師匠の特別の取り計らいで、マジシャンの真ん前(マジシャンから50センチくらいの距離)で、素敵なマジックを堪能しました。
変わるはずのないトランプのカードの色が変わる、数字が変わる。
どこからでも、私が選んだカードが出てくる。
ナットに紐を通して私がきつく結んだはずなのに、ナットが瞬時に外れてしまう。
コインが自由自在に消えたり、現れたりする。
私の心に描いた通りにトランプのカードが変化する。
などなど、たっぷりとイリュージョンを見せていただきました。
手品を見ながら、あらためて感じました。
もちろん、手品には、種も仕掛けもあります。
マジシャンといえども、物理法則を変えることはできません。
しかし、マジシャンは、見る人に、物理法則を超えた幻想を味あわせてくれます。
マジシャンに向かって、
「種も仕掛けもあるから、インチキだ!!詐欺だ!!」
という人はいないでしょう。
観客は、いかに鮮やかにイリュージョンの世界に連れて行ってもらえるかを期待しています。
種も仕掛けもあるけれど、それをまったく感じさせず、観客に夢を与えるのがマジシャンの仕事です。
素晴らしいマジックを堪能した後、私は、教育(授業)のことに関連付けて考えました。
もちろん、教育(授業)はイリュージョンでも幻想でもありませんが、教師は、子どもたちを、その授業のとりこにしなければいけません。
語りを駆使し、板書を駆使し、電子機器を駆使し、あらゆる種と仕掛けを駆使して、子どもたちに、興味と関心と意欲を育む必要があります。
_ _ _ _
*課題:* 本文の「ナットに紐を通して私がきつく結んだはずなのに、ナットが瞬時に外れてしまう。」から「るのがマジシャンの仕事です。」までをすべて、一字も変えずに書き写しなさい。

*資料の抜粋:*
_ _ _ _
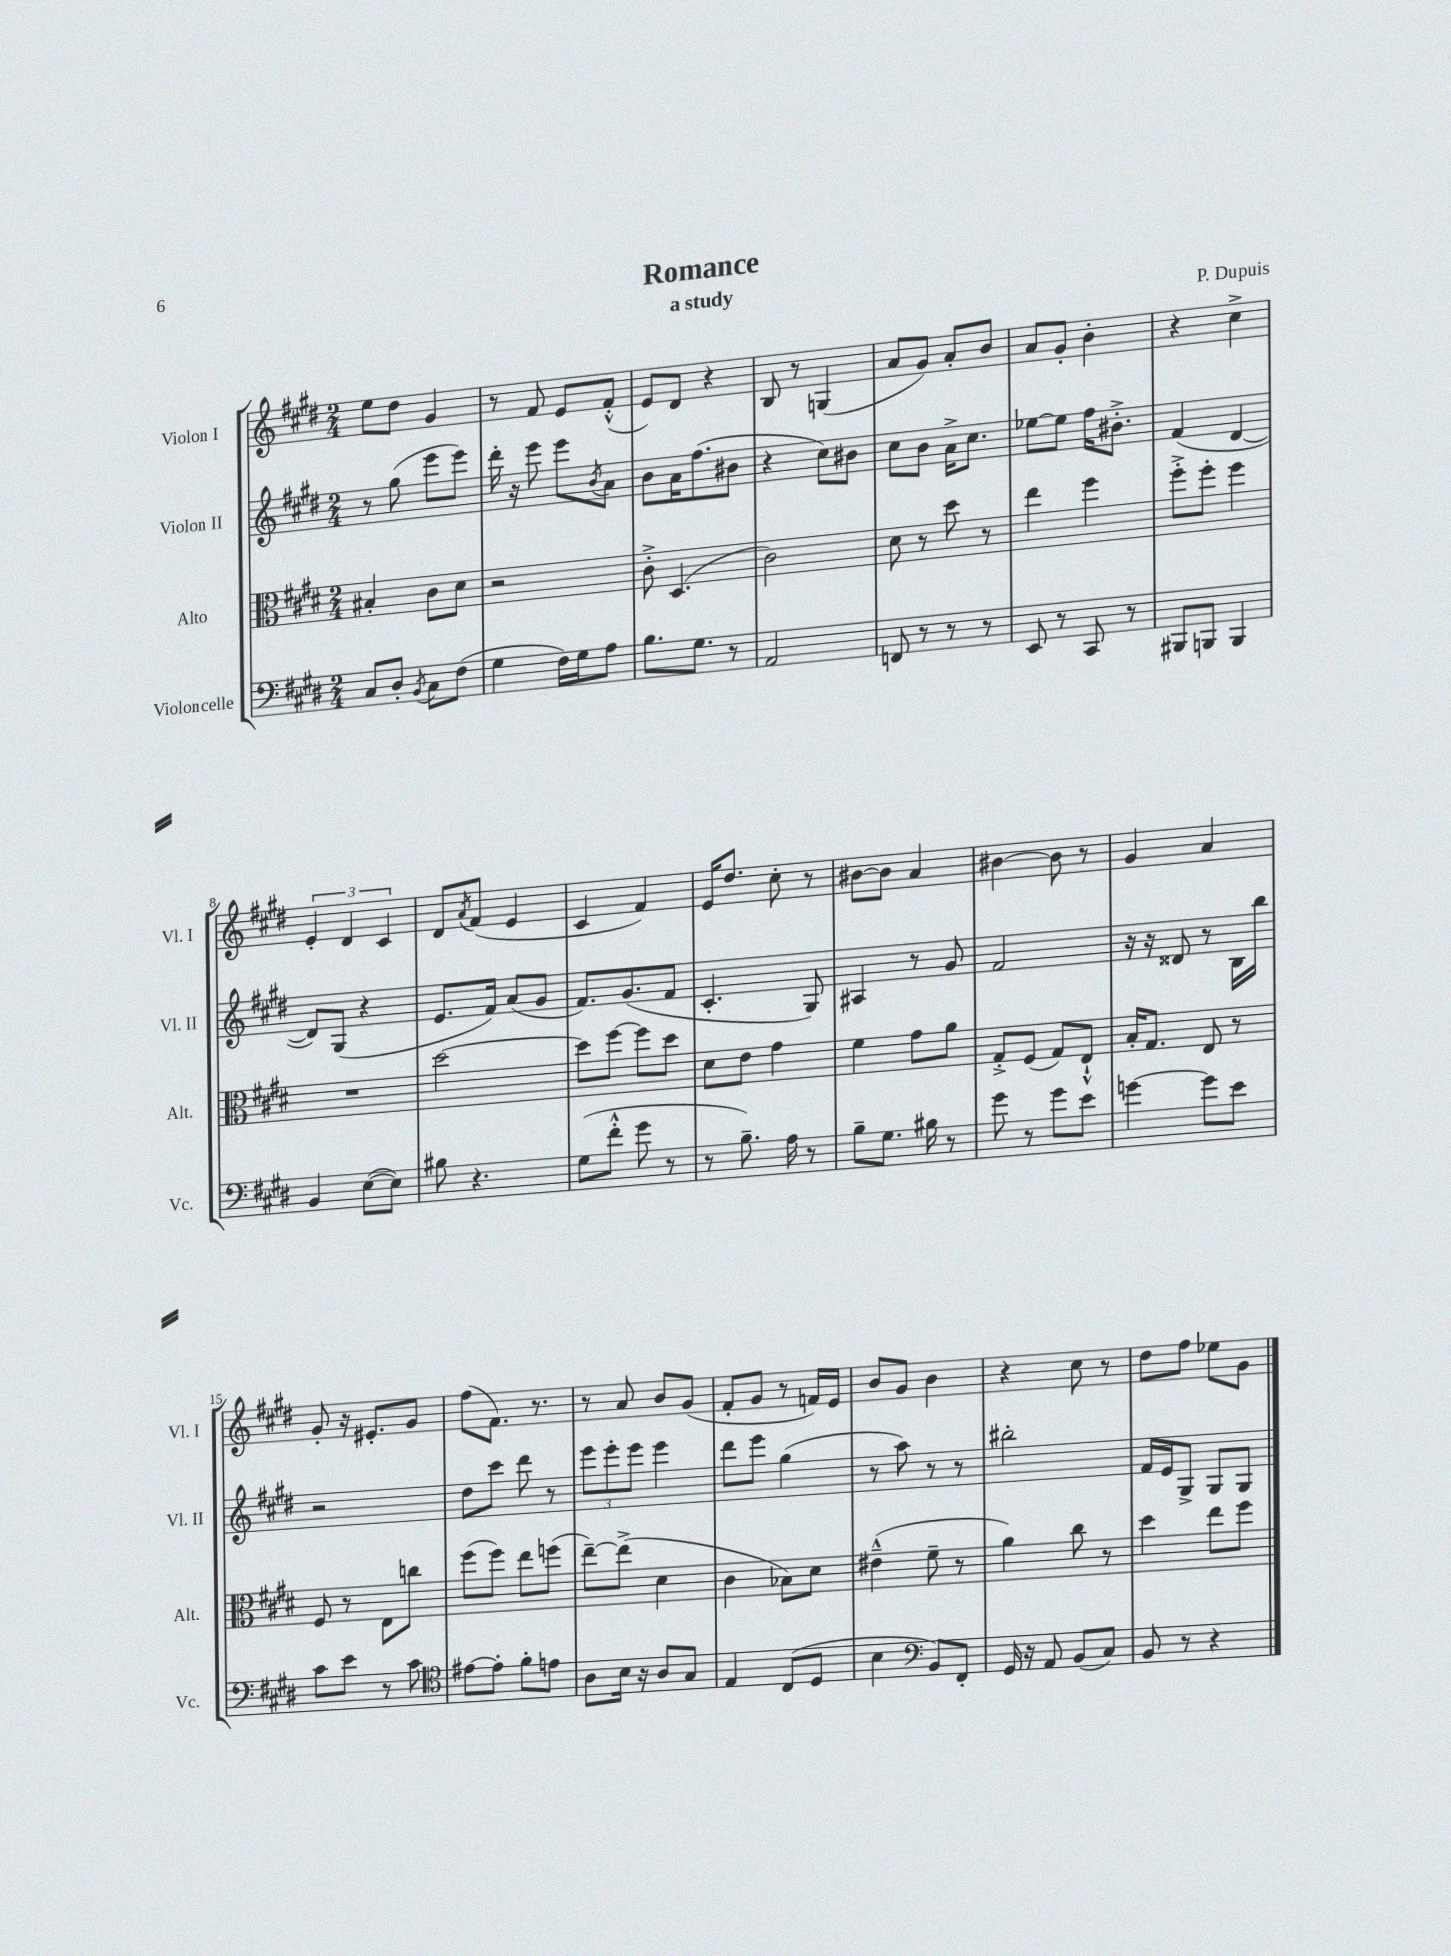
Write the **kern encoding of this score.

**kern	**kern	**kern	**kern
*part4	*part3	*part2	*part1
*staff4	*staff3	*staff2	*staff1
*I"Violoncelle	*I"Alto	*I"Violon II	*I"Violon I
*I'Vc.	*I'Alt.	*I'Vl. II	*I'Vl. I
*clefF4	*clefC3	*clefG2	*clefG2
*k[f#c#g#d#]	*k[f#c#g#d#]	*k[f#c#g#d#]	*k[f#c#g#d#]
*M2/4	*M2/4	*M2/4	*M2/4
=1	=1	=1	=1
8C#/L	4B#X'/	8r	8ee\L
8D#'/J	.	(8gg#\	8dd#\J
8qBB/	.	.	.
8C#\L	8c#\L	8eee\L	4g#/
(8F#\J	8d#\J	8eee\J)	.
=2	=2	=2	=2
4G#\	2r	16ddd#'\	8r
.	.	16r	.
.	.	8eee\	8f#/
16F#\LL)	.	8eee\L	8e/L
16G#\J	.	.	.
.	.	8qb/	.
8A\J	.	8a\J	(8f#'^^/J
=3	=3	=3	=3
8.B\L	8c#'^\	8b\L	8e/L)
.	(4.D#/	16a\K	8d#/J
8.G#\J	.	(8.ff#\	.
.	.	.	4r
8r	.	8b#X\J	.
=4	=4	=4	=4
2AA/	2c#\)	4r	8B/
.	.	.	8r
.	.	8cc#\L)	(4Gn/
.	.	8b#X\J	.
=5	=5	=5	=5
8FFn/	8d#\	8cc#\L	8a/L
8r	8r	8b\J	8g#/J)
8r	8dd#\	16a^\KL	8a'/L
.	.	8.cc#\J	.
8r	8r	.	8b/J
=6	=6	=6	=6
8EE/	4ee\	[8ee-X\L	8a/L
8r	.	8ee-\J]	8g#'/J
8CC#/	4ff#\	16ff#\KL	4b'\
.	.	8.b#X'^\J	.
8r	.	.	.
=7	=7	=7	=7
8BBB#X/L	8ff#'^\L	(4f#/	4r
8BBBn/J	8ff#'\J	.	.
4BBB/	4ff#\	[4d#/	4cc#^\
!!LO:LB:g=z
=8	=8	=8	=8
4BB/	2r	8d#/L])	6e'/
.	.	(8G#/J	.
.	.	.	6d#/
([8E\L	.	4r	.
.	.	.	6c#/
8E\J])	.	.	.
=9	=9	=9	=9
8B#X\	[2dd#\	8.e/L	8d#/L
.	.	.	8qa/
4.r	.	.	(8f#/J
.	.	16f#/Jk)	.
.	.	(8a/L	4e/
.	.	8g#/J	.
=10	=10	=10	=10
(8G#\L	8dd#\L]	8.f#/L)	4c#/
8f#'^^\J	[8ff#\J	.	.
.	.	(8.g#/	.
8g#\	8ff#\L]	.	4f#/)
8r	8dd#\J	8f#/J	.
=11	=11	=11	=11
8r	8d#\L	4.c#'/	16e/KL
.	.	.	8.dd#/J
8.B~\)	8e\J	.	.
.	4g#\	.	8cc#'\
16A\	.	.	.
8r	.	8G#/)	8r
=12	=12	=12	=12
8B~\L	4f#\	4A#X/	[8b#X\L
8.G#\J	.	.	8b#\J]
.	8g#\L	8r	4a/
16B#X\	.	.	.
8r	8a\J	8g#/	.
=13	=13	=13	=13
8g#\	8G#'^/L	2f#/	[4b#X\
8r	(8F#/J	.	.
8g#\L	8G#/L)	.	8b#\]
8e\J	8E`^^/J	.	8r
=14	=14	=14	=14
[4gn\	16B'/KL	16r	4g#/
.	8.G#/J	16r	.
.	.	8d##X/	.
8g\L]	8E/	8r	4a/
8e\J	8r	16B\LL	.
.	.	16bb\JJ	.
!!LO:LB:g=z
=15	=15	=15	=15
8c#\L	8F#/	2r	8g#'/
8e\J	8r	.	16r
.	.	.	8.e#X'/L
8r	8E\L	.	.
8c#\	8ccn\J	.	8g#/J
=16	=16	=16	=16
*clefC4	*	*	*
[8e#X\L	(8ff#\L	8dd#\L	(8ff#\L
8e#'\J]	8ff#\J)	8ccc#\J	8.f#\J)
8f#'\L	8ee\L	8ddd#\	.
.	.	.	8.r
8en\J	(8ffn\J	8r	.
=17	=17	=17	=17
8A\L	[8ee~\L)	12eee\L	8r
.	.	12eee'\	.
16B\Jk	(8ee^\J]	.	8a/
.	.	12eee\J	.
16r	.	.	.
8A/L	4d#\	4eee\	8b/L
8G#/J	.	.	(8g#/J
=18	=18	=18	=18
4E/	4c#\	8ddd#\L	8f#'/L
.	.	8eee\J	8g#/J
(8C#/L	8B-X\L)	(4gg#\	8r
8D#/J	8d#\J	.	16fn/LL)
.	.	.	16e/JJ
=19	=19	=19	=19
4B\	(4e#X~^^\	8r	8b/L
.	.	8aa\)	8g#/J
*clefF4	*	*	*
8BB/L)	8f#~\	8r	4b\
8FF#'/J	8r	8r	.
=20	=20	=20	=20
16GG#/	4a\)	2bb#X'\	4r
16r	.	.	.
8AA/	.	.	.
(8BB/L	8cc#\	.	8cc#\
8C#/J)	8r	.	8r
=21	=21	=21	=21
8BB/	4dd#\	16f#/LL	8dd#\L
.	.	16e/J	.
8r	.	8G#^/J	8ff#\J
4r	8ee\L	8G#/L	8ee-X\L
.	8ff#\J	8G#/J	8g#\J
==	==	==	==
*-	*-	*-	*-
_ _ _ _
*解答:*
ナットに紐を通して私がきつく結んだはずなのに、ナットが瞬時に外れてしまう。
コインが自由自在に消えたり、現れたりする。
私の心に描いた通りにトランプのカードが変化する。
などなど、たっぷりとイリュージョンを見せていただきました。
手品を見ながら、あらためて感じました。
もちろん、手品には、種も仕掛けもあります。
マジシャンといえども、物理法則を変えることはできません。
しかし、マジシャンは、見る人に、物理法則を超えた幻想を味あわせてくれます。
マジシャンに向かって、
「種も仕掛けもあるから、インチキだ!!詐欺だ!!」
という人はいないでしょう。
観客は、いかに鮮やかにイリュージョンの世界に連れて行ってもらえるかを期待しています。
種も仕掛けもあるけれど、それをまったく感じさせず、観客に夢を与えるのがマジシャンの仕事です。